After 19 years of living with MS, my physical condition had become very stressful. I was putting on weight. Walking was fearful. After my first relapse, I walked almost everywhere with a cane. By 2008, at times, a second cane was close at hand. The situation was worsening. My excuse was MS. My daughter was getting older and my wife was taking on more responsibility. I started to change my thinking, creating a desire to overcome my lack of mobility. What followed were days, then months, and then years of personal training. I have biked five MS 150s, and two 400 mile multi-day treks, and broken both my arms. 

In 2013, I started to lose the feeling in my right foot, making it difficult to slip my feet into the bike pedals. My normal way of getting on the bicycle was to lay it down, stand on my “MS” leg, and swing my good leg over. And then stand the bike up. But this relapse made it impossible for me to do that, and that was my second worse day with MS. All that training, all that work, all those perfect miles: Gone.

After two weeks, with treatment, I noticed gradual improvement; however, the damage was done by that relapse still kept me from cycling. I still look at my bikes. I look out the picture window, look at the mountains, and watch great riding days pass, determined to someday ride again

Our journey with MS is mapped by relapses and remissions. With the modern treatments for relapses, the personal challenge is to stay in remission. Each day of remission is a chapter in a hero's journey. I’ve learned that one of the hardest things to overcome is myself; but I’ve also come to realize that I, too, am a hero on a journey. Every person with MS lives their own hero’s journey. The day you hear the words, “You have MS” the story began. Along the way, we meet mentors, support partners, treatments, remissions, and the disease.

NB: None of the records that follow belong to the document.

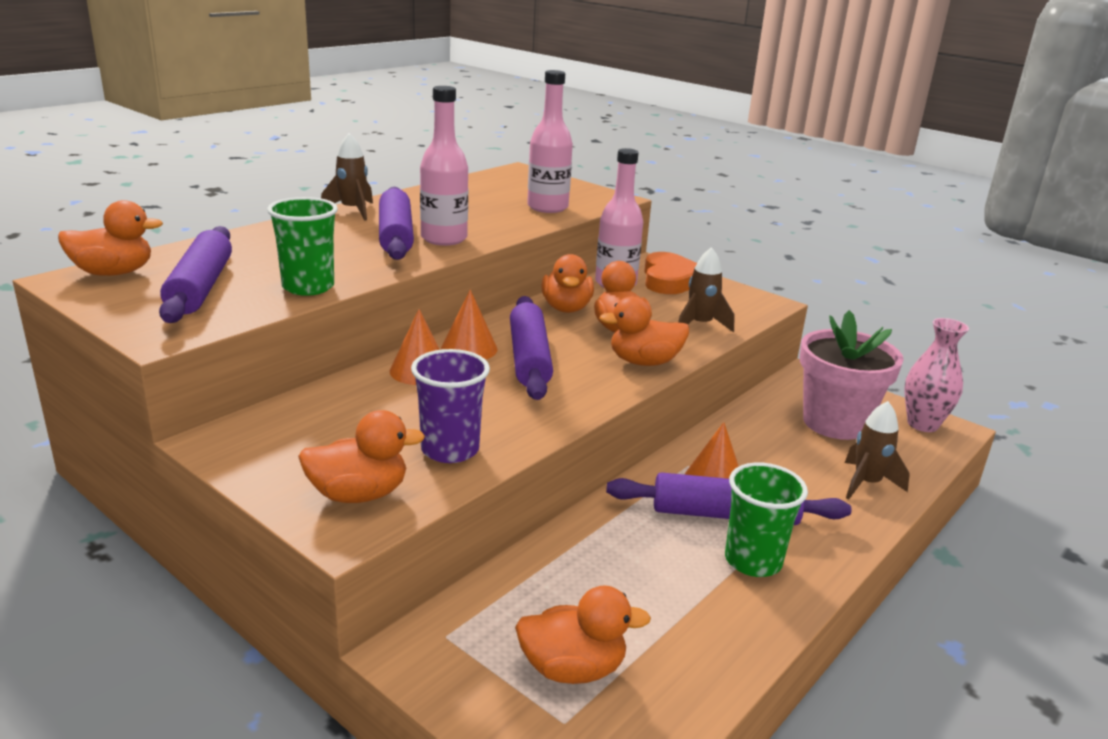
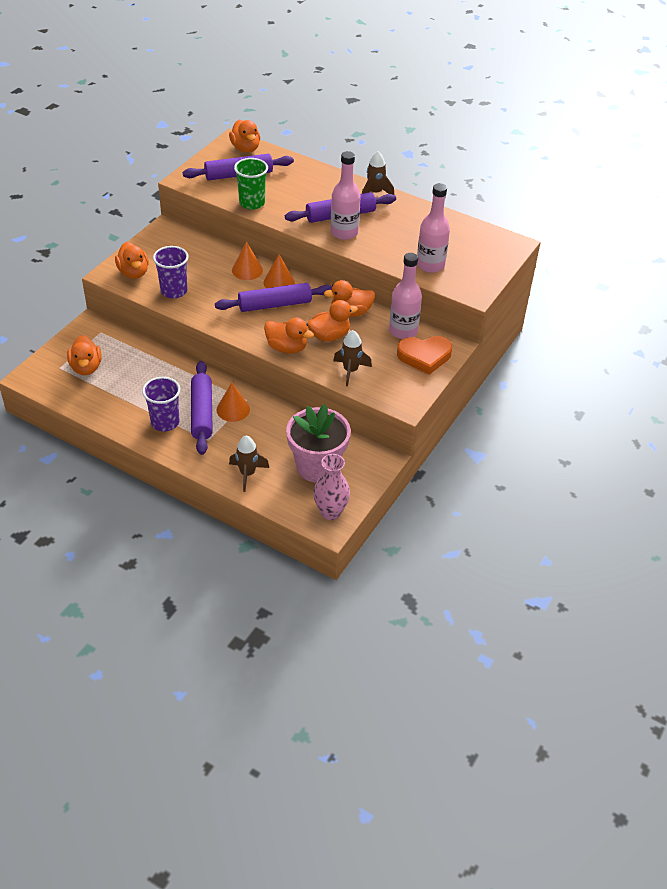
camera: 80 degrees right, 20 degrees up
orange duck [599,296,689,366] -> orange duck turned 135 degrees clockwise [264,318,314,354]
green cup [725,462,808,577] -> purple cup [142,377,180,431]

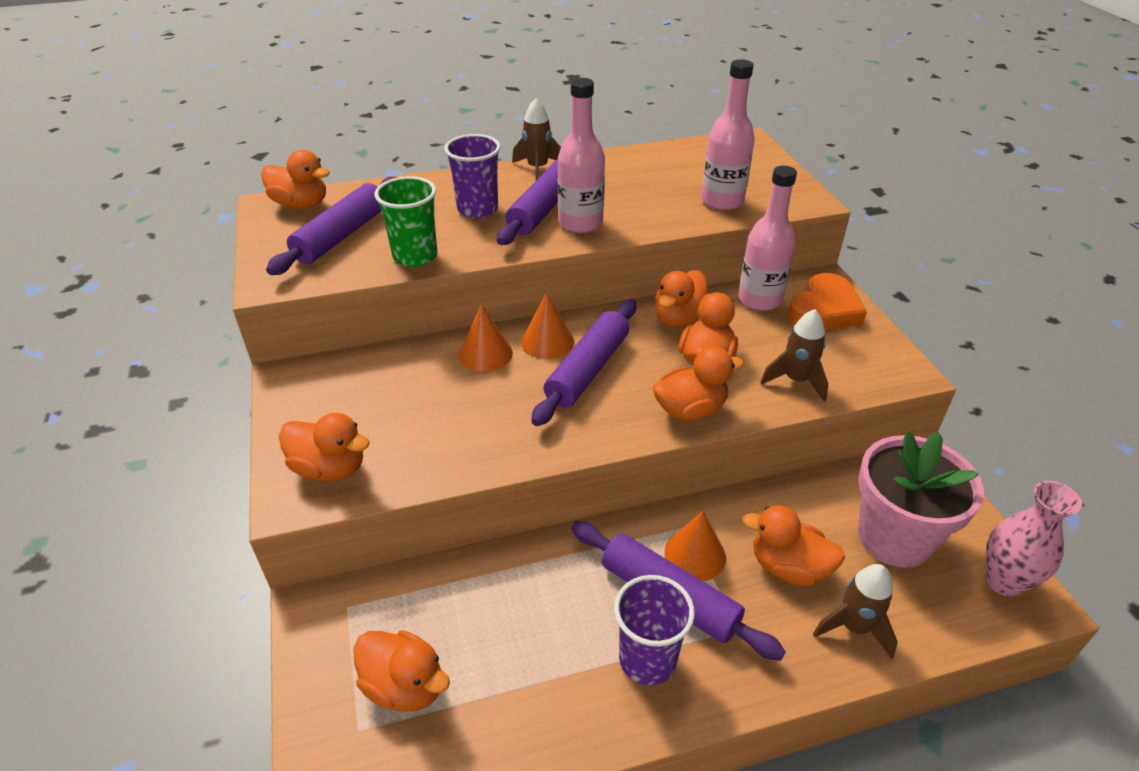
camera: 45 degrees left, 5 degrees down
purple cup [153,246,188,298] -> purple cup moved to [444,134,501,218]
none -> orange duck [742,505,845,586]

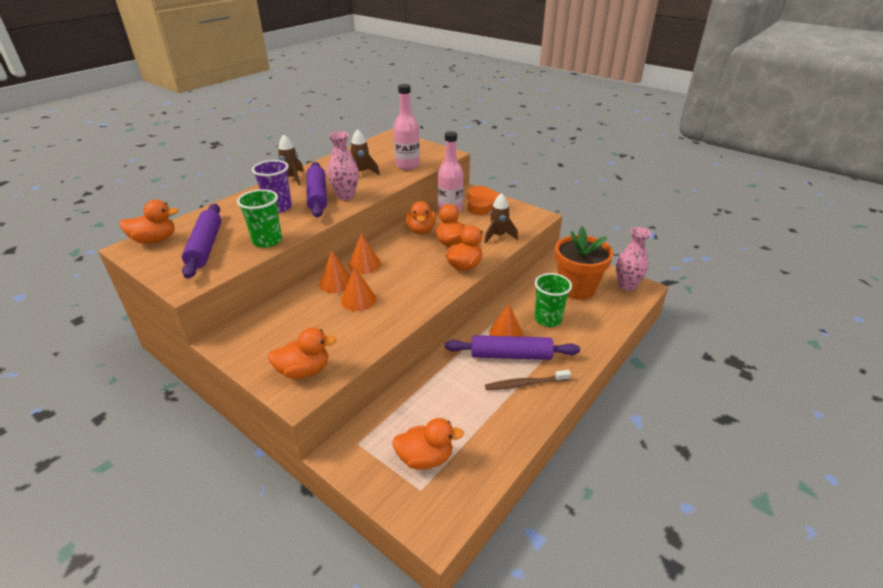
camera: 35 degrees left, 5 degrees down
purple rolling pin [531,299,636,426] -> none
pink bottle [557,78,605,233] -> pink vase [327,131,359,200]
purple cup [614,575,695,685] -> brown toothbrush [485,370,571,390]
orange duck [742,505,845,586] -> green cup [534,273,572,327]
brown rocket [813,564,898,659] -> brown rocket moved to [350,129,380,175]
pink flower pot [858,431,984,568] -> orange flower pot [555,227,613,300]
none -> orange cone [341,267,376,311]

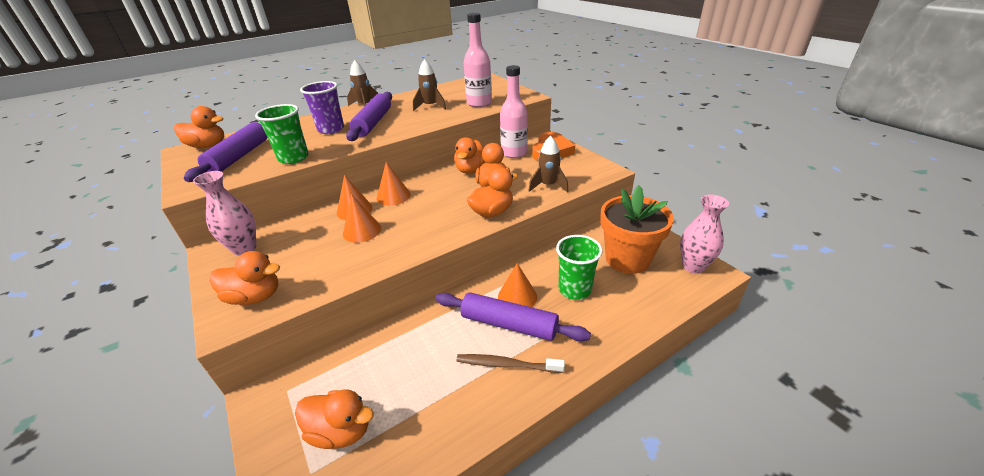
camera: 20 degrees right, 0 degrees up
pink vase [327,131,359,200] -> pink vase moved to [193,171,256,255]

Because we adapt, the journey continues. MS is just an excuse for an adventure. 

For me, the word “hero” stands for “Helping Everyone Respect Others.”  Remembering how I was once shunned, I educate others that MS may be something to be afraid of—but it’s also something to understand. You can be your own hero by being proactive, discover, learn and know all your options for your MSer life. I’m grateful to my wife and my daughter, and to all the heroes I’ve met along the way. And, each of you—you are all my hero, too.